AMReX-Codes / amrex

AMReX: Software Framework for Block Structured AMR
https://amrex-codes.github.io/amrex
Other
536 stars 343 forks source link

Use the host memory instead of device memory inside VisMF::Write() #3900

Closed pkufourier closed 5 months ago

pkufourier commented 5 months ago

Recently I have used AMReX to develop some programs running on GPU with cuda, and the mesh size are given as large as possible (>95% of the GPU memory). Everything goes perfect. However, when the program called the VisMF::Write() function to write checkpoint (in fact it is the AmrCoreAdv::WriteCheckpointFile() copied from the tutorial), the program crashed and said memory out. Obviously the VisMF::Write() function should have allocated additional memory from GPU and caused this problem.

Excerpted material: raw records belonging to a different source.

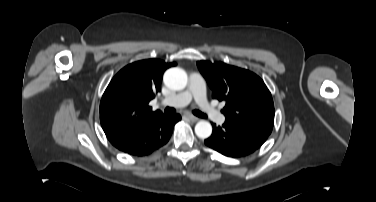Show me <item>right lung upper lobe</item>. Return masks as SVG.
I'll return each mask as SVG.
<instances>
[{"mask_svg":"<svg viewBox=\"0 0 376 202\" xmlns=\"http://www.w3.org/2000/svg\"><path fill=\"white\" fill-rule=\"evenodd\" d=\"M174 65L157 59L142 60L114 76L100 103V122L109 140L162 114L152 112L148 104L160 91L164 71Z\"/></svg>","mask_w":376,"mask_h":202,"instance_id":"right-lung-upper-lobe-1","label":"right lung upper lobe"}]
</instances>
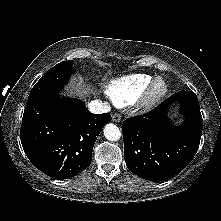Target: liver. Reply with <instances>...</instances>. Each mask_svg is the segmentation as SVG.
<instances>
[{"label":"liver","mask_w":221,"mask_h":221,"mask_svg":"<svg viewBox=\"0 0 221 221\" xmlns=\"http://www.w3.org/2000/svg\"><path fill=\"white\" fill-rule=\"evenodd\" d=\"M71 90L75 91L80 96H86L90 89L86 86V84L83 82L82 77L75 78L72 82V85L70 86Z\"/></svg>","instance_id":"6515ba94"}]
</instances>
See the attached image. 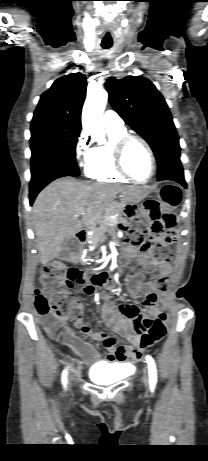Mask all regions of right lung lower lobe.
<instances>
[{
	"label": "right lung lower lobe",
	"instance_id": "98d812e1",
	"mask_svg": "<svg viewBox=\"0 0 208 461\" xmlns=\"http://www.w3.org/2000/svg\"><path fill=\"white\" fill-rule=\"evenodd\" d=\"M64 176H78L65 168H50L44 170L39 175L31 177L30 181V204L32 205L37 194L51 181Z\"/></svg>",
	"mask_w": 208,
	"mask_h": 461
}]
</instances>
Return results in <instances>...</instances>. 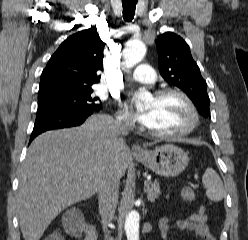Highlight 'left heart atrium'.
<instances>
[{
    "mask_svg": "<svg viewBox=\"0 0 248 240\" xmlns=\"http://www.w3.org/2000/svg\"><path fill=\"white\" fill-rule=\"evenodd\" d=\"M135 115L138 121L145 126H148L151 123L152 118H153V113L149 109H146L141 112H137Z\"/></svg>",
    "mask_w": 248,
    "mask_h": 240,
    "instance_id": "1",
    "label": "left heart atrium"
}]
</instances>
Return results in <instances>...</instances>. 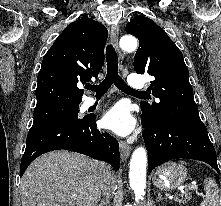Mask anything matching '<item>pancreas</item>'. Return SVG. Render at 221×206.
I'll return each instance as SVG.
<instances>
[{
  "mask_svg": "<svg viewBox=\"0 0 221 206\" xmlns=\"http://www.w3.org/2000/svg\"><path fill=\"white\" fill-rule=\"evenodd\" d=\"M181 198H176V201H178L179 203H186L187 201L191 200V195H189L188 193H182L180 195Z\"/></svg>",
  "mask_w": 221,
  "mask_h": 206,
  "instance_id": "1",
  "label": "pancreas"
}]
</instances>
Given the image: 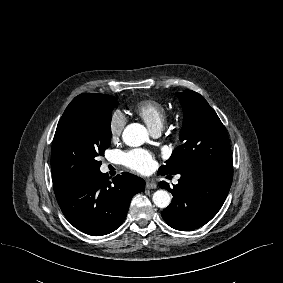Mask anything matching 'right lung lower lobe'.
<instances>
[{"mask_svg":"<svg viewBox=\"0 0 283 283\" xmlns=\"http://www.w3.org/2000/svg\"><path fill=\"white\" fill-rule=\"evenodd\" d=\"M145 188V181L124 172L109 180L100 170L55 189L66 219L83 233L102 236L124 221L132 197Z\"/></svg>","mask_w":283,"mask_h":283,"instance_id":"right-lung-lower-lobe-1","label":"right lung lower lobe"}]
</instances>
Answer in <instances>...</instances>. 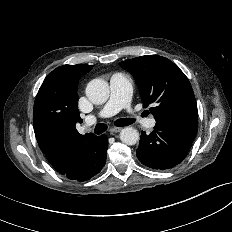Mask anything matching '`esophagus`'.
Listing matches in <instances>:
<instances>
[{
	"mask_svg": "<svg viewBox=\"0 0 232 232\" xmlns=\"http://www.w3.org/2000/svg\"><path fill=\"white\" fill-rule=\"evenodd\" d=\"M121 130H122L121 127H112V128H110L109 132H110V134H114V133L120 132Z\"/></svg>",
	"mask_w": 232,
	"mask_h": 232,
	"instance_id": "obj_1",
	"label": "esophagus"
}]
</instances>
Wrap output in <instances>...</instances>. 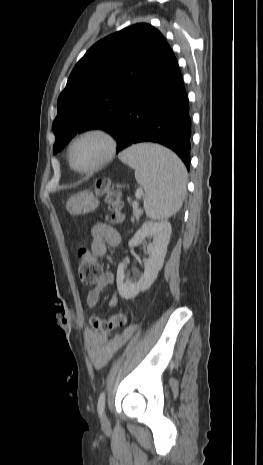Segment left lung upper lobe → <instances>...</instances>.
Wrapping results in <instances>:
<instances>
[{"instance_id":"left-lung-upper-lobe-1","label":"left lung upper lobe","mask_w":263,"mask_h":465,"mask_svg":"<svg viewBox=\"0 0 263 465\" xmlns=\"http://www.w3.org/2000/svg\"><path fill=\"white\" fill-rule=\"evenodd\" d=\"M167 46L163 35L146 23L94 44L76 64L58 98L53 152L88 129L101 128L115 137L136 82Z\"/></svg>"}]
</instances>
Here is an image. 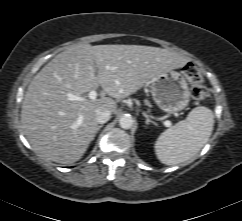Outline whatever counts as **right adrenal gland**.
<instances>
[{
	"label": "right adrenal gland",
	"mask_w": 242,
	"mask_h": 221,
	"mask_svg": "<svg viewBox=\"0 0 242 221\" xmlns=\"http://www.w3.org/2000/svg\"><path fill=\"white\" fill-rule=\"evenodd\" d=\"M102 127H103V125H99V126L97 127V131H96V133H97Z\"/></svg>",
	"instance_id": "2a0ac1e0"
}]
</instances>
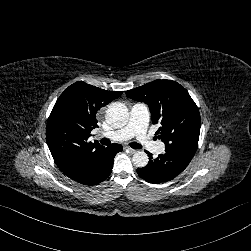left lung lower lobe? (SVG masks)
<instances>
[{
  "label": "left lung lower lobe",
  "instance_id": "obj_1",
  "mask_svg": "<svg viewBox=\"0 0 251 251\" xmlns=\"http://www.w3.org/2000/svg\"><path fill=\"white\" fill-rule=\"evenodd\" d=\"M149 155V163L138 168V175L149 183H164L179 175L190 163L193 156L177 150H165V153L153 159Z\"/></svg>",
  "mask_w": 251,
  "mask_h": 251
}]
</instances>
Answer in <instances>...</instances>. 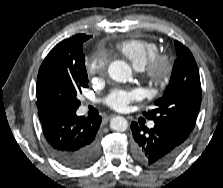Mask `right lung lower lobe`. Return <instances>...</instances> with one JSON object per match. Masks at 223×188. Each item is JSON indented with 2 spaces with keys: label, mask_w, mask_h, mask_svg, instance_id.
Segmentation results:
<instances>
[{
  "label": "right lung lower lobe",
  "mask_w": 223,
  "mask_h": 188,
  "mask_svg": "<svg viewBox=\"0 0 223 188\" xmlns=\"http://www.w3.org/2000/svg\"><path fill=\"white\" fill-rule=\"evenodd\" d=\"M38 115L48 149L59 163L71 169H82L97 160L100 116L78 117L76 110H45Z\"/></svg>",
  "instance_id": "1"
}]
</instances>
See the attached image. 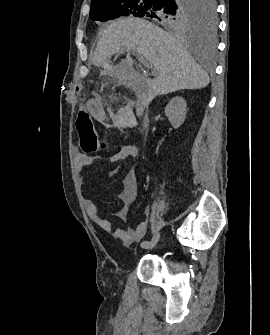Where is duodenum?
I'll list each match as a JSON object with an SVG mask.
<instances>
[{
	"label": "duodenum",
	"mask_w": 270,
	"mask_h": 335,
	"mask_svg": "<svg viewBox=\"0 0 270 335\" xmlns=\"http://www.w3.org/2000/svg\"><path fill=\"white\" fill-rule=\"evenodd\" d=\"M148 126H149V119L146 118L143 122V127H144L145 130H147Z\"/></svg>",
	"instance_id": "1"
}]
</instances>
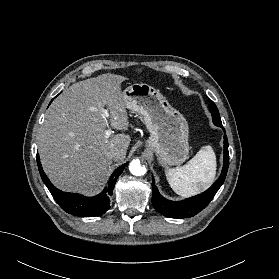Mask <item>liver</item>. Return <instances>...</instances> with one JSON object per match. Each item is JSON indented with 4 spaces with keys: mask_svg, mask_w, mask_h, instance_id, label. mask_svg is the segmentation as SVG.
<instances>
[{
    "mask_svg": "<svg viewBox=\"0 0 279 279\" xmlns=\"http://www.w3.org/2000/svg\"><path fill=\"white\" fill-rule=\"evenodd\" d=\"M126 77L102 74L71 85L49 107L37 144L44 172L59 189L85 195L98 193L112 158L123 161L131 138L127 134L105 137L107 125L127 130L129 119L121 84ZM107 107L109 119L102 109Z\"/></svg>",
    "mask_w": 279,
    "mask_h": 279,
    "instance_id": "6515ba94",
    "label": "liver"
}]
</instances>
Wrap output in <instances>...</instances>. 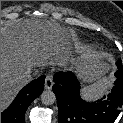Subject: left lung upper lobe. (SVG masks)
<instances>
[{
    "label": "left lung upper lobe",
    "mask_w": 123,
    "mask_h": 123,
    "mask_svg": "<svg viewBox=\"0 0 123 123\" xmlns=\"http://www.w3.org/2000/svg\"><path fill=\"white\" fill-rule=\"evenodd\" d=\"M116 65H117L118 71H116L115 75L120 76V77L123 78V66H122L121 60H119V61L116 63Z\"/></svg>",
    "instance_id": "1"
}]
</instances>
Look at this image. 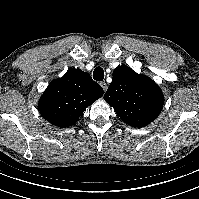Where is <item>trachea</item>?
<instances>
[{
  "label": "trachea",
  "instance_id": "obj_1",
  "mask_svg": "<svg viewBox=\"0 0 199 199\" xmlns=\"http://www.w3.org/2000/svg\"><path fill=\"white\" fill-rule=\"evenodd\" d=\"M93 78L96 81H102L104 79V70L101 67H96L93 72Z\"/></svg>",
  "mask_w": 199,
  "mask_h": 199
}]
</instances>
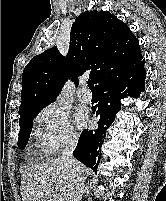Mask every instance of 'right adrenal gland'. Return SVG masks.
<instances>
[{
    "label": "right adrenal gland",
    "mask_w": 166,
    "mask_h": 201,
    "mask_svg": "<svg viewBox=\"0 0 166 201\" xmlns=\"http://www.w3.org/2000/svg\"><path fill=\"white\" fill-rule=\"evenodd\" d=\"M86 193H88V188L85 189Z\"/></svg>",
    "instance_id": "right-adrenal-gland-1"
}]
</instances>
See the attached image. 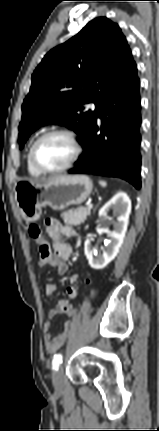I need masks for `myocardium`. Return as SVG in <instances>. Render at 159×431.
Wrapping results in <instances>:
<instances>
[{"label": "myocardium", "instance_id": "obj_1", "mask_svg": "<svg viewBox=\"0 0 159 431\" xmlns=\"http://www.w3.org/2000/svg\"><path fill=\"white\" fill-rule=\"evenodd\" d=\"M55 135H63L66 136L73 147V155L70 158V160L62 167L57 168V169H47L42 167L36 160V148L37 146L46 138L51 137V136H55ZM82 153V147H81V143L79 141L78 136L76 135V133L70 129H66V128H55V129H51L45 133H43L42 135H40L31 145L30 148V160L32 165L42 174H57V173H62L65 172L66 170L70 169L79 159L80 155Z\"/></svg>", "mask_w": 159, "mask_h": 431}]
</instances>
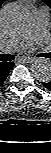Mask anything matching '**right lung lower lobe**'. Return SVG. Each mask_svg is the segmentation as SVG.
<instances>
[{"label": "right lung lower lobe", "mask_w": 51, "mask_h": 153, "mask_svg": "<svg viewBox=\"0 0 51 153\" xmlns=\"http://www.w3.org/2000/svg\"><path fill=\"white\" fill-rule=\"evenodd\" d=\"M13 66V62H3L0 64V86L4 83Z\"/></svg>", "instance_id": "98d812e1"}]
</instances>
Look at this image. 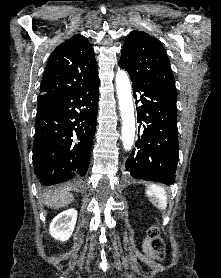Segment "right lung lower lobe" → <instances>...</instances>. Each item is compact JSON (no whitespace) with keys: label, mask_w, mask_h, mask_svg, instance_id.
I'll return each instance as SVG.
<instances>
[{"label":"right lung lower lobe","mask_w":221,"mask_h":278,"mask_svg":"<svg viewBox=\"0 0 221 278\" xmlns=\"http://www.w3.org/2000/svg\"><path fill=\"white\" fill-rule=\"evenodd\" d=\"M99 78L38 97L33 164L42 185L83 177L95 135Z\"/></svg>","instance_id":"1"}]
</instances>
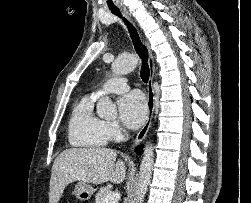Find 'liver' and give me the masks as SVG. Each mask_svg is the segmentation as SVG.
<instances>
[{
  "label": "liver",
  "mask_w": 251,
  "mask_h": 203,
  "mask_svg": "<svg viewBox=\"0 0 251 203\" xmlns=\"http://www.w3.org/2000/svg\"><path fill=\"white\" fill-rule=\"evenodd\" d=\"M109 148L66 149L55 159L50 179L49 203H58L66 186L75 181L120 184L126 176L125 164Z\"/></svg>",
  "instance_id": "liver-1"
}]
</instances>
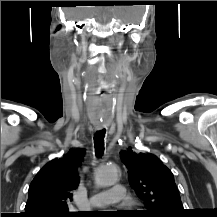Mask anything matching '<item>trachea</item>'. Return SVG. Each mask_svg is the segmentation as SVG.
I'll list each match as a JSON object with an SVG mask.
<instances>
[{
  "instance_id": "trachea-1",
  "label": "trachea",
  "mask_w": 217,
  "mask_h": 217,
  "mask_svg": "<svg viewBox=\"0 0 217 217\" xmlns=\"http://www.w3.org/2000/svg\"><path fill=\"white\" fill-rule=\"evenodd\" d=\"M106 130L102 129L95 133L94 135V147H95V154L97 157H101L104 153V137H105Z\"/></svg>"
}]
</instances>
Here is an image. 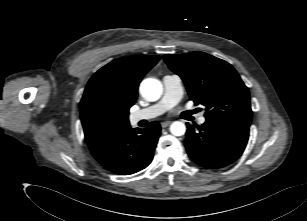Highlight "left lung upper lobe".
I'll list each match as a JSON object with an SVG mask.
<instances>
[{"mask_svg": "<svg viewBox=\"0 0 307 221\" xmlns=\"http://www.w3.org/2000/svg\"><path fill=\"white\" fill-rule=\"evenodd\" d=\"M163 58L184 81L190 99L205 107L206 120L251 123L248 88L229 63L200 51Z\"/></svg>", "mask_w": 307, "mask_h": 221, "instance_id": "left-lung-upper-lobe-1", "label": "left lung upper lobe"}]
</instances>
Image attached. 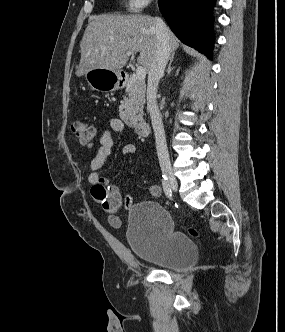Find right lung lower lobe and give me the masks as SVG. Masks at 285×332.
Segmentation results:
<instances>
[{
	"instance_id": "obj_1",
	"label": "right lung lower lobe",
	"mask_w": 285,
	"mask_h": 332,
	"mask_svg": "<svg viewBox=\"0 0 285 332\" xmlns=\"http://www.w3.org/2000/svg\"><path fill=\"white\" fill-rule=\"evenodd\" d=\"M158 3L175 35L211 58L214 42L211 10L215 0H158Z\"/></svg>"
}]
</instances>
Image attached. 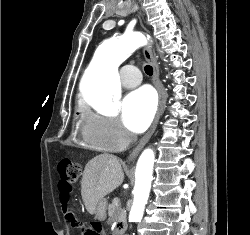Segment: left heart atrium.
<instances>
[{"label":"left heart atrium","mask_w":250,"mask_h":235,"mask_svg":"<svg viewBox=\"0 0 250 235\" xmlns=\"http://www.w3.org/2000/svg\"><path fill=\"white\" fill-rule=\"evenodd\" d=\"M156 111V97L149 87H141L129 93L122 102V120L134 133L143 132Z\"/></svg>","instance_id":"left-heart-atrium-1"}]
</instances>
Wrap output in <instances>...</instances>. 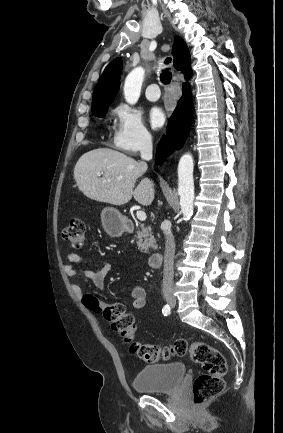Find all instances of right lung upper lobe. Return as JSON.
I'll return each instance as SVG.
<instances>
[{
  "label": "right lung upper lobe",
  "mask_w": 283,
  "mask_h": 433,
  "mask_svg": "<svg viewBox=\"0 0 283 433\" xmlns=\"http://www.w3.org/2000/svg\"><path fill=\"white\" fill-rule=\"evenodd\" d=\"M172 55L174 67L185 73V77L191 75V61L188 47L184 40L177 36L174 40ZM122 59L116 58L108 64L99 82L96 85L92 101V111L109 106L119 90Z\"/></svg>",
  "instance_id": "1"
}]
</instances>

My temporal solution is to use the MultiFab's clear() function to free some MF arrays before calling the WriteCheckpointFile(). After the writing has finished, re-define these MF arrays. However it seems to be somehow a little silly. Is it possible to force the VisMF::Write() use purely the host memory instead of allocating memory from GPU, since host memory is usually much larger? And the copy data to host memory is unavoidable before writing data to hard disk, I think this improvement is worth doing.

WeiqunZhang commented 5 months ago

VisMF::Write does not allocate additional device memory. https://github.com/AMReX-Codes/amrex/blob/b752027c1aebdfb4be339b1e30932b4108286a7a/Src/Base/AMReX_VisMF.cpp#L1054

Maybe it's just the memory usage is so close to the maximum that it will run out of memory even if VisMF::Write is not called.